Data excerpts:

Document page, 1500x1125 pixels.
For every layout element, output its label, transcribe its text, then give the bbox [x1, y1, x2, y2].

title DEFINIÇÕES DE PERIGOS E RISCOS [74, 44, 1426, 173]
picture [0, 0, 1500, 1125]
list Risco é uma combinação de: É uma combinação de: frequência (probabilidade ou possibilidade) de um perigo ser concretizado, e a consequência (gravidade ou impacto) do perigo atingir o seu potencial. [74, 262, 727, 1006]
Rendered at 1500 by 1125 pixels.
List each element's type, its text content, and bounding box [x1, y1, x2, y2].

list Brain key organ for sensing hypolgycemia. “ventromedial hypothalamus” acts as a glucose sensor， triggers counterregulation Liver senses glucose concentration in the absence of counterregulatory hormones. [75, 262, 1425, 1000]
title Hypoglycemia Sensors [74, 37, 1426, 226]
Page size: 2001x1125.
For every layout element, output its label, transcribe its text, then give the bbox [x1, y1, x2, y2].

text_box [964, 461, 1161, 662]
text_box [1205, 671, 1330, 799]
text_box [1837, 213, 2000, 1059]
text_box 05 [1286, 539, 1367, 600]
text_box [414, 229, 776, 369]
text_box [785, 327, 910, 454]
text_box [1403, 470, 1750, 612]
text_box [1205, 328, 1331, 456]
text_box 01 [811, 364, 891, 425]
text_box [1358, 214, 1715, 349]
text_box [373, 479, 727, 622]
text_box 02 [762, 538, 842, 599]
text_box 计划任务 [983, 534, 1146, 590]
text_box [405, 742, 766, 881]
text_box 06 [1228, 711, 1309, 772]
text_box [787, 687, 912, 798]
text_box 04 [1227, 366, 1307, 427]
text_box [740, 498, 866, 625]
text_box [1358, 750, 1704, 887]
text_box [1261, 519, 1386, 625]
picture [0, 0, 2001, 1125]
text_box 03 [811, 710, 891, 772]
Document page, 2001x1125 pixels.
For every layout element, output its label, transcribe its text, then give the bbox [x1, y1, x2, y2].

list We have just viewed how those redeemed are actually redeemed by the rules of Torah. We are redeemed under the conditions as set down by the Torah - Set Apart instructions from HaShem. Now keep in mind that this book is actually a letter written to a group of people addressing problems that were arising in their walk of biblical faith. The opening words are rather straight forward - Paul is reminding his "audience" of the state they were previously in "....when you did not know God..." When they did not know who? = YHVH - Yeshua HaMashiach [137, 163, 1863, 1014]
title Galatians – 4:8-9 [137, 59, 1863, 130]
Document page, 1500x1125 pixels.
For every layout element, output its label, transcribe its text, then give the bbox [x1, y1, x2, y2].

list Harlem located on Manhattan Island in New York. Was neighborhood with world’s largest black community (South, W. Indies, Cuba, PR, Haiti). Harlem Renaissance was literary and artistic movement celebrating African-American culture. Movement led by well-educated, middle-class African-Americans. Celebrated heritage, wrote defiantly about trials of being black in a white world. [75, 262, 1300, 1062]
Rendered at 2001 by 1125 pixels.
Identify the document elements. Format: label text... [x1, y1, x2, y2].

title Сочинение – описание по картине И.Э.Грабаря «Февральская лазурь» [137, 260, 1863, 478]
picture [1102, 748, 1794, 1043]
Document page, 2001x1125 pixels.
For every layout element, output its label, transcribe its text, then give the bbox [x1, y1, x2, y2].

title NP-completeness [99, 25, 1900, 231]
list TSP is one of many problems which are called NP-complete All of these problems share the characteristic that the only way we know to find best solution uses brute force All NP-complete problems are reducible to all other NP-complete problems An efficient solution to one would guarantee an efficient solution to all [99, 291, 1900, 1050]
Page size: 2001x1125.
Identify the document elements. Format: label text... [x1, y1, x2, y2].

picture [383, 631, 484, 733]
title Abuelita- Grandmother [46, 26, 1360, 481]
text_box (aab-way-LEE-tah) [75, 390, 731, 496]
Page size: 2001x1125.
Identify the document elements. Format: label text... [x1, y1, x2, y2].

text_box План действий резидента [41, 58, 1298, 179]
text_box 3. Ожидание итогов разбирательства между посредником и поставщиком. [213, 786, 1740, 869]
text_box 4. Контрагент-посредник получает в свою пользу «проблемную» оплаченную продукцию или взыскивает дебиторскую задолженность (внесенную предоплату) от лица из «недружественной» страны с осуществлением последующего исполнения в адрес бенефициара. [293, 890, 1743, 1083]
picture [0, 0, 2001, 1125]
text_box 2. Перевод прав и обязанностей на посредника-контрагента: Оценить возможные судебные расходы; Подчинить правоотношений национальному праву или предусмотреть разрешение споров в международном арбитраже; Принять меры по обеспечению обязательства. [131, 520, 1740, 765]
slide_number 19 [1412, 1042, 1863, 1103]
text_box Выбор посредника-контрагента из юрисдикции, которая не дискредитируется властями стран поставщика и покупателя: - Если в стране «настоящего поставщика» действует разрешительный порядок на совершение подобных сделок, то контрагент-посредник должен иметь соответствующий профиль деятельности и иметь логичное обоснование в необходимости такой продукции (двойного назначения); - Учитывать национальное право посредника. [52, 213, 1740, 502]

Task prompt:
Repeat the entries shown above, every one, word for word.

Result of this task:
Document page, 1500x1125 pixels.
For every layout element, output its label, transcribe its text, then give the bbox [x1, y1, x2, y2].

title DEFINIÇÕES DE PERIGOS E RISCOS [74, 44, 1426, 173]
picture [0, 0, 1500, 1125]
list Risco é uma combinação de: É uma combinação de: frequência (probabilidade ou possibilidade) de um perigo ser concretizado, e a consequência (gravidade ou impacto) do perigo atingir o seu potencial. [74, 262, 727, 1006]
Rendered at 1500 by 1125 pixels.
List each element's type, its text content, and bounding box [x1, y1, x2, y2].

list Brain key organ for sensing hypolgycemia. “ventromedial hypothalamus” acts as a glucose sensor， triggers counterregulation Liver senses glucose concentration in the absence of counterregulatory hormones. [75, 262, 1425, 1000]
title Hypoglycemia Sensors [74, 37, 1426, 226]
Page size: 2001x1125.
For every layout element, output its label, transcribe its text, then give the bbox [x1, y1, x2, y2].

text_box [964, 461, 1161, 662]
text_box [1205, 671, 1330, 799]
text_box [1837, 213, 2000, 1059]
text_box 05 [1286, 539, 1367, 600]
text_box [414, 229, 776, 369]
text_box [785, 327, 910, 454]
text_box [1403, 470, 1750, 612]
text_box [1205, 328, 1331, 456]
text_box 01 [811, 364, 891, 425]
text_box [1358, 214, 1715, 349]
text_box [373, 479, 727, 622]
text_box 02 [762, 538, 842, 599]
text_box 计划任务 [983, 534, 1146, 590]
text_box [405, 742, 766, 881]
text_box 06 [1228, 711, 1309, 772]
text_box [787, 687, 912, 798]
text_box 04 [1227, 366, 1307, 427]
text_box [740, 498, 866, 625]
text_box [1358, 750, 1704, 887]
text_box [1261, 519, 1386, 625]
picture [0, 0, 2001, 1125]
text_box 03 [811, 710, 891, 772]
Document page, 2001x1125 pixels.
For every layout element, output its label, transcribe its text, then give the bbox [x1, y1, x2, y2].

list We have just viewed how those redeemed are actually redeemed by the rules of Torah. We are redeemed under the conditions as set down by the Torah - Set Apart instructions from HaShem. Now keep in mind that this book is actually a letter written to a group of people addressing problems that were arising in their walk of biblical faith. The opening words are rather straight forward - Paul is reminding his "audience" of the state they were previously in "....when you did not know God..." When they did not know who? = YHVH - Yeshua HaMashiach [137, 163, 1863, 1014]
title Galatians – 4:8-9 [137, 59, 1863, 130]
Document page, 1500x1125 pixels.
For every layout element, output its label, transcribe its text, then give the bbox [x1, y1, x2, y2].

list Harlem located on Manhattan Island in New York. Was neighborhood with world’s largest black community (South, W. Indies, Cuba, PR, Haiti). Harlem Renaissance was literary and artistic movement celebrating African-American culture. Movement led by well-educated, middle-class African-Americans. Celebrated heritage, wrote defiantly about trials of being black in a white world. [75, 262, 1300, 1062]
Rendered at 2001 by 1125 pixels.
Identify the document elements. Format: label text... [x1, y1, x2, y2].

title Сочинение – описание по картине И.Э.Грабаря «Февральская лазурь» [137, 260, 1863, 478]
picture [1102, 748, 1794, 1043]
Document page, 2001x1125 pixels.
For every layout element, output its label, transcribe its text, then give the bbox [x1, y1, x2, y2].

title NP-completeness [99, 25, 1900, 231]
list TSP is one of many problems which are called NP-complete All of these problems share the characteristic that the only way we know to find best solution uses brute force All NP-complete problems are reducible to all other NP-complete problems An efficient solution to one would guarantee an efficient solution to all [99, 291, 1900, 1050]
Page size: 2001x1125.
Identify the document elements. Format: label text... [x1, y1, x2, y2].

picture [383, 631, 484, 733]
title Abuelita- Grandmother [46, 26, 1360, 481]
text_box (aab-way-LEE-tah) [75, 390, 731, 496]
Page size: 2001x1125.
Identify the document elements. Format: label text... [x1, y1, x2, y2].

text_box План действий резидента [41, 58, 1298, 179]
text_box 3. Ожидание итогов разбирательства между посредником и поставщиком. [213, 786, 1740, 869]
text_box 4. Контрагент-посредник получает в свою пользу «проблемную» оплаченную продукцию или взыскивает дебиторскую задолженность (внесенную предоплату) от лица из «недружественной» страны с осуществлением последующего исполнения в адрес бенефициара. [293, 890, 1743, 1083]
picture [0, 0, 2001, 1125]
text_box 2. Перевод прав и обязанностей на посредника-контрагента: Оценить возможные судебные расходы; Подчинить правоотношений национальному праву или предусмотреть разрешение споров в международном арбитраже; Принять меры по обеспечению обязательства. [131, 520, 1740, 765]
slide_number 19 [1412, 1042, 1863, 1103]
text_box Выбор посредника-контрагента из юрисдикции, которая не дискредитируется властями стран поставщика и покупателя: - Если в стране «настоящего поставщика» действует разрешительный порядок на совершение подобных сделок, то контрагент-посредник должен иметь соответствующий профиль деятельности и иметь логичное обоснование в необходимости такой продукции (двойного назначения); - Учитывать национальное право посредника. [52, 213, 1740, 502]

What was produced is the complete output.